= Beginning of Section =

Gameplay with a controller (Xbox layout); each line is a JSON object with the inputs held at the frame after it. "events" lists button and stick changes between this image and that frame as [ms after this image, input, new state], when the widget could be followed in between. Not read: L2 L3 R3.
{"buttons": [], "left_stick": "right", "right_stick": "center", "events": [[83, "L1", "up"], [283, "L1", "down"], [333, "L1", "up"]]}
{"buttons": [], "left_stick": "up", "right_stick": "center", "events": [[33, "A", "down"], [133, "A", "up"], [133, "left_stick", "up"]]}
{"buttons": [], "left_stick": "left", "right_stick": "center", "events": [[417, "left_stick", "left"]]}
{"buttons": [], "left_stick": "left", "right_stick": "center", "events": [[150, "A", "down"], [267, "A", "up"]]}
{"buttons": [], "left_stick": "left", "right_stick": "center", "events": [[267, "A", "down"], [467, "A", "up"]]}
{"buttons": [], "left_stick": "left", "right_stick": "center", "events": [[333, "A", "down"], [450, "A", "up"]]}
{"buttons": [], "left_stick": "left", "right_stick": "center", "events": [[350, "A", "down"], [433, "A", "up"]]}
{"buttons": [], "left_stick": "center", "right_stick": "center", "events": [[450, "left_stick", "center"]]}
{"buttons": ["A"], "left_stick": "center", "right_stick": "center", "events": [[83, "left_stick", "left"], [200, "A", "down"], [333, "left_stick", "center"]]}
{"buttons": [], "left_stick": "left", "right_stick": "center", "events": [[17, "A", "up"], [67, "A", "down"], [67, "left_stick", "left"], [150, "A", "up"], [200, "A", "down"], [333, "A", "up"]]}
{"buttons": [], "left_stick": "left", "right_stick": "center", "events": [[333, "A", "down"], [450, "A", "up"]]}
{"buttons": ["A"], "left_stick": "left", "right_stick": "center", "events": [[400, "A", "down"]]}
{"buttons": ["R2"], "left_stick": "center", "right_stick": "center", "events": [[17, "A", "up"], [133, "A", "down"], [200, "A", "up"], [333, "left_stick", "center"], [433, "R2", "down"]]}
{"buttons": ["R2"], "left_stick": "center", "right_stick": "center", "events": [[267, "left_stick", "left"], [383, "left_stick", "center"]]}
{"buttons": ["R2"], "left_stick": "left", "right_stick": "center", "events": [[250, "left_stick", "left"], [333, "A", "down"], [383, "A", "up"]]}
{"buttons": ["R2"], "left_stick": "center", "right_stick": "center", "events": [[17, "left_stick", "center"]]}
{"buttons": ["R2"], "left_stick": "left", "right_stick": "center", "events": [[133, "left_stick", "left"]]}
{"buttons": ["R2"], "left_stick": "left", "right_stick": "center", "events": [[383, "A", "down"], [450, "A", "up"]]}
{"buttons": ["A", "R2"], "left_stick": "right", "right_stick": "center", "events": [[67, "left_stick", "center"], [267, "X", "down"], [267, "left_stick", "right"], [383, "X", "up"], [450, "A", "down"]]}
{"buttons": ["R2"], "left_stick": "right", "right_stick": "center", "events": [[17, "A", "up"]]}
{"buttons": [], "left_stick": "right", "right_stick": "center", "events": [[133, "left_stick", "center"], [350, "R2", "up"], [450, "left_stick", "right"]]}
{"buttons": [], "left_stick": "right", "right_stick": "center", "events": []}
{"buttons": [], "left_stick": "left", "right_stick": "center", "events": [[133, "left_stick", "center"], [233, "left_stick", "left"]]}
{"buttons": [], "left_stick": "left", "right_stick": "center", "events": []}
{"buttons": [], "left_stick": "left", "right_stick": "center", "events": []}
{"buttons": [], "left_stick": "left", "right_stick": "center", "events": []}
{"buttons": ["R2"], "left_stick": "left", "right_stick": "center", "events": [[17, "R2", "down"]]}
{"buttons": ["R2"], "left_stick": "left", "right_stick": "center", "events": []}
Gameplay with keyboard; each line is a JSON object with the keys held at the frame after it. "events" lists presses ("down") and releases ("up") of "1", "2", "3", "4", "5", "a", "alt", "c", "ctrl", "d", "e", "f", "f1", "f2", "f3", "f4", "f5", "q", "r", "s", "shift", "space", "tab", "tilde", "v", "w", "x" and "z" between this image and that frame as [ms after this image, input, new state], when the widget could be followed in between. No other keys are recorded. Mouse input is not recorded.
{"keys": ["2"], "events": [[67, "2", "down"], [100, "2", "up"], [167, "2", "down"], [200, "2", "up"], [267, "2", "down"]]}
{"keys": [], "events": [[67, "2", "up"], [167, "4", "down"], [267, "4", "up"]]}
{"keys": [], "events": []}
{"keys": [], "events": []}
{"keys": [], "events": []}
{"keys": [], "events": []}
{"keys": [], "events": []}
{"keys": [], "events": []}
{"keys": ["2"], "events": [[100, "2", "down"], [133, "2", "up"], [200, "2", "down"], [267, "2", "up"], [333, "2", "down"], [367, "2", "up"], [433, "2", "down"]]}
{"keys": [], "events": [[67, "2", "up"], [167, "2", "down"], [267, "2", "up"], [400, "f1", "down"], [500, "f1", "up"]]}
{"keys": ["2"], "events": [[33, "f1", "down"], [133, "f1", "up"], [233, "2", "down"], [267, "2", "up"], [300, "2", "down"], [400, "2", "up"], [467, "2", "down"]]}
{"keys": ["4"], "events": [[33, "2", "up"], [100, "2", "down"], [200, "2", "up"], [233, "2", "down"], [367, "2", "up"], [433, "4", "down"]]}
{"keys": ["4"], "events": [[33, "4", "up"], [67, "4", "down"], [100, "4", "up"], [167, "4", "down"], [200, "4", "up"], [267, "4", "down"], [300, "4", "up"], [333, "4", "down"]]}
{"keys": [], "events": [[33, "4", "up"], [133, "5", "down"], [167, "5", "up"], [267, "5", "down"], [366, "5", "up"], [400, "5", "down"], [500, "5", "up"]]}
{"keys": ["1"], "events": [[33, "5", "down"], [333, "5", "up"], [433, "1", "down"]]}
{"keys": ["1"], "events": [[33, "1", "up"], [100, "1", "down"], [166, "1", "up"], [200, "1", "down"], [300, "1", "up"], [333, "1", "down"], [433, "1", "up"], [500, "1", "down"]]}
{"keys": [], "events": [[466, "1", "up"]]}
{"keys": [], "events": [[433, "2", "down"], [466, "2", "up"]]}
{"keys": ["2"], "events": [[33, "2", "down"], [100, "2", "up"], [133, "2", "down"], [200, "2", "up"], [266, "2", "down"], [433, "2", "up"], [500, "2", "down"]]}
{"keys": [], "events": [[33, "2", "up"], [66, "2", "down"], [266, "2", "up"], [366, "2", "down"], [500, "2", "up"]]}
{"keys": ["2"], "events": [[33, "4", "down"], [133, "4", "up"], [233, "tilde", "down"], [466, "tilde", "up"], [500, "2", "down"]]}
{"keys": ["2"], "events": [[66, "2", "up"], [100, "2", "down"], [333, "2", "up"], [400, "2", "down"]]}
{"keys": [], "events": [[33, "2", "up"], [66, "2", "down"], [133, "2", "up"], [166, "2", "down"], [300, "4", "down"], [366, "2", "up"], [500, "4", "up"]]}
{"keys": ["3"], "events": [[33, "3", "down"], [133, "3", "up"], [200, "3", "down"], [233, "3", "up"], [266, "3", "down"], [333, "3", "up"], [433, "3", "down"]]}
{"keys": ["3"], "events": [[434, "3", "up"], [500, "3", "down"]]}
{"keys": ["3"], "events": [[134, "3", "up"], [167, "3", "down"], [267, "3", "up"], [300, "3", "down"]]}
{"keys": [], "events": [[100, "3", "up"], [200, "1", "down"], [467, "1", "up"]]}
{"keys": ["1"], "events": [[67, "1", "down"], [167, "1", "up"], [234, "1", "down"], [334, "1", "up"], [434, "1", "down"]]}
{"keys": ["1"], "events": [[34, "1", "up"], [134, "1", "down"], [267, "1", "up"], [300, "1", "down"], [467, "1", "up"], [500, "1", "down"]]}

= End of Section =

# Exercise instructions
Write the entries out once more, exactly as they appear.

# Exercise response
Gameplay with a controller (Xbox layout); each line is a JSON object with the inputs held at the frame after it. "events" lists button and stick changes between this image and that frame as [ms after this image, input, new state], when the widget could be followed in between. Not read: L2 L3 R3.
{"buttons": [], "left_stick": "right", "right_stick": "center", "events": [[83, "L1", "up"], [283, "L1", "down"], [333, "L1", "up"]]}
{"buttons": [], "left_stick": "up", "right_stick": "center", "events": [[33, "A", "down"], [133, "A", "up"], [133, "left_stick", "up"]]}
{"buttons": [], "left_stick": "left", "right_stick": "center", "events": [[417, "left_stick", "left"]]}
{"buttons": [], "left_stick": "left", "right_stick": "center", "events": [[150, "A", "down"], [267, "A", "up"]]}
{"buttons": [], "left_stick": "left", "right_stick": "center", "events": [[267, "A", "down"], [467, "A", "up"]]}
{"buttons": [], "left_stick": "left", "right_stick": "center", "events": [[333, "A", "down"], [450, "A", "up"]]}
{"buttons": [], "left_stick": "left", "right_stick": "center", "events": [[350, "A", "down"], [433, "A", "up"]]}
{"buttons": [], "left_stick": "center", "right_stick": "center", "events": [[450, "left_stick", "center"]]}
{"buttons": ["A"], "left_stick": "center", "right_stick": "center", "events": [[83, "left_stick", "left"], [200, "A", "down"], [333, "left_stick", "center"]]}
{"buttons": [], "left_stick": "left", "right_stick": "center", "events": [[17, "A", "up"], [67, "A", "down"], [67, "left_stick", "left"], [150, "A", "up"], [200, "A", "down"], [333, "A", "up"]]}
{"buttons": [], "left_stick": "left", "right_stick": "center", "events": [[333, "A", "down"], [450, "A", "up"]]}
{"buttons": ["A"], "left_stick": "left", "right_stick": "center", "events": [[400, "A", "down"]]}
{"buttons": ["R2"], "left_stick": "center", "right_stick": "center", "events": [[17, "A", "up"], [133, "A", "down"], [200, "A", "up"], [333, "left_stick", "center"], [433, "R2", "down"]]}
{"buttons": ["R2"], "left_stick": "center", "right_stick": "center", "events": [[267, "left_stick", "left"], [383, "left_stick", "center"]]}
{"buttons": ["R2"], "left_stick": "left", "right_stick": "center", "events": [[250, "left_stick", "left"], [333, "A", "down"], [383, "A", "up"]]}
{"buttons": ["R2"], "left_stick": "center", "right_stick": "center", "events": [[17, "left_stick", "center"]]}
{"buttons": ["R2"], "left_stick": "left", "right_stick": "center", "events": [[133, "left_stick", "left"]]}
{"buttons": ["R2"], "left_stick": "left", "right_stick": "center", "events": [[383, "A", "down"], [450, "A", "up"]]}
{"buttons": ["A", "R2"], "left_stick": "right", "right_stick": "center", "events": [[67, "left_stick", "center"], [267, "X", "down"], [267, "left_stick", "right"], [383, "X", "up"], [450, "A", "down"]]}
{"buttons": ["R2"], "left_stick": "right", "right_stick": "center", "events": [[17, "A", "up"]]}
{"buttons": [], "left_stick": "right", "right_stick": "center", "events": [[133, "left_stick", "center"], [350, "R2", "up"], [450, "left_stick", "right"]]}
{"buttons": [], "left_stick": "right", "right_stick": "center", "events": []}
{"buttons": [], "left_stick": "left", "right_stick": "center", "events": [[133, "left_stick", "center"], [233, "left_stick", "left"]]}
{"buttons": [], "left_stick": "left", "right_stick": "center", "events": []}
{"buttons": [], "left_stick": "left", "right_stick": "center", "events": []}
{"buttons": [], "left_stick": "left", "right_stick": "center", "events": []}
{"buttons": ["R2"], "left_stick": "left", "right_stick": "center", "events": [[17, "R2", "down"]]}
{"buttons": ["R2"], "left_stick": "left", "right_stick": "center", "events": []}
Gameplay with keyboard; each line is a JSON object with the keys held at the frame after it. "events" lists presses ("down") and releases ("up") of "1", "2", "3", "4", "5", "a", "alt", "c", "ctrl", "d", "e", "f", "f1", "f2", "f3", "f4", "f5", "q", "r", "s", "shift", "space", "tab", "tilde", "v", "w", "x" and "z" between this image and that frame as [ms after this image, input, new state], when the widget could be followed in between. No other keys are recorded. Mouse input is not recorded.
{"keys": ["2"], "events": [[67, "2", "down"], [100, "2", "up"], [167, "2", "down"], [200, "2", "up"], [267, "2", "down"]]}
{"keys": [], "events": [[67, "2", "up"], [167, "4", "down"], [267, "4", "up"]]}
{"keys": [], "events": []}
{"keys": [], "events": []}
{"keys": [], "events": []}
{"keys": [], "events": []}
{"keys": [], "events": []}
{"keys": [], "events": []}
{"keys": ["2"], "events": [[100, "2", "down"], [133, "2", "up"], [200, "2", "down"], [267, "2", "up"], [333, "2", "down"], [367, "2", "up"], [433, "2", "down"]]}
{"keys": [], "events": [[67, "2", "up"], [167, "2", "down"], [267, "2", "up"], [400, "f1", "down"], [500, "f1", "up"]]}
{"keys": ["2"], "events": [[33, "f1", "down"], [133, "f1", "up"], [233, "2", "down"], [267, "2", "up"], [300, "2", "down"], [400, "2", "up"], [467, "2", "down"]]}
{"keys": ["4"], "events": [[33, "2", "up"], [100, "2", "down"], [200, "2", "up"], [233, "2", "down"], [367, "2", "up"], [433, "4", "down"]]}
{"keys": ["4"], "events": [[33, "4", "up"], [67, "4", "down"], [100, "4", "up"], [167, "4", "down"], [200, "4", "up"], [267, "4", "down"], [300, "4", "up"], [333, "4", "down"]]}
{"keys": [], "events": [[33, "4", "up"], [133, "5", "down"], [167, "5", "up"], [267, "5", "down"], [366, "5", "up"], [400, "5", "down"], [500, "5", "up"]]}
{"keys": ["1"], "events": [[33, "5", "down"], [333, "5", "up"], [433, "1", "down"]]}
{"keys": ["1"], "events": [[33, "1", "up"], [100, "1", "down"], [166, "1", "up"], [200, "1", "down"], [300, "1", "up"], [333, "1", "down"], [433, "1", "up"], [500, "1", "down"]]}
{"keys": [], "events": [[466, "1", "up"]]}
{"keys": [], "events": [[433, "2", "down"], [466, "2", "up"]]}
{"keys": ["2"], "events": [[33, "2", "down"], [100, "2", "up"], [133, "2", "down"], [200, "2", "up"], [266, "2", "down"], [433, "2", "up"], [500, "2", "down"]]}
{"keys": [], "events": [[33, "2", "up"], [66, "2", "down"], [266, "2", "up"], [366, "2", "down"], [500, "2", "up"]]}
{"keys": ["2"], "events": [[33, "4", "down"], [133, "4", "up"], [233, "tilde", "down"], [466, "tilde", "up"], [500, "2", "down"]]}
{"keys": ["2"], "events": [[66, "2", "up"], [100, "2", "down"], [333, "2", "up"], [400, "2", "down"]]}
{"keys": [], "events": [[33, "2", "up"], [66, "2", "down"], [133, "2", "up"], [166, "2", "down"], [300, "4", "down"], [366, "2", "up"], [500, "4", "up"]]}
{"keys": ["3"], "events": [[33, "3", "down"], [133, "3", "up"], [200, "3", "down"], [233, "3", "up"], [266, "3", "down"], [333, "3", "up"], [433, "3", "down"]]}
{"keys": ["3"], "events": [[434, "3", "up"], [500, "3", "down"]]}
{"keys": ["3"], "events": [[134, "3", "up"], [167, "3", "down"], [267, "3", "up"], [300, "3", "down"]]}
{"keys": [], "events": [[100, "3", "up"], [200, "1", "down"], [467, "1", "up"]]}
{"keys": ["1"], "events": [[67, "1", "down"], [167, "1", "up"], [234, "1", "down"], [334, "1", "up"], [434, "1", "down"]]}
{"keys": ["1"], "events": [[34, "1", "up"], [134, "1", "down"], [267, "1", "up"], [300, "1", "down"], [467, "1", "up"], [500, "1", "down"]]}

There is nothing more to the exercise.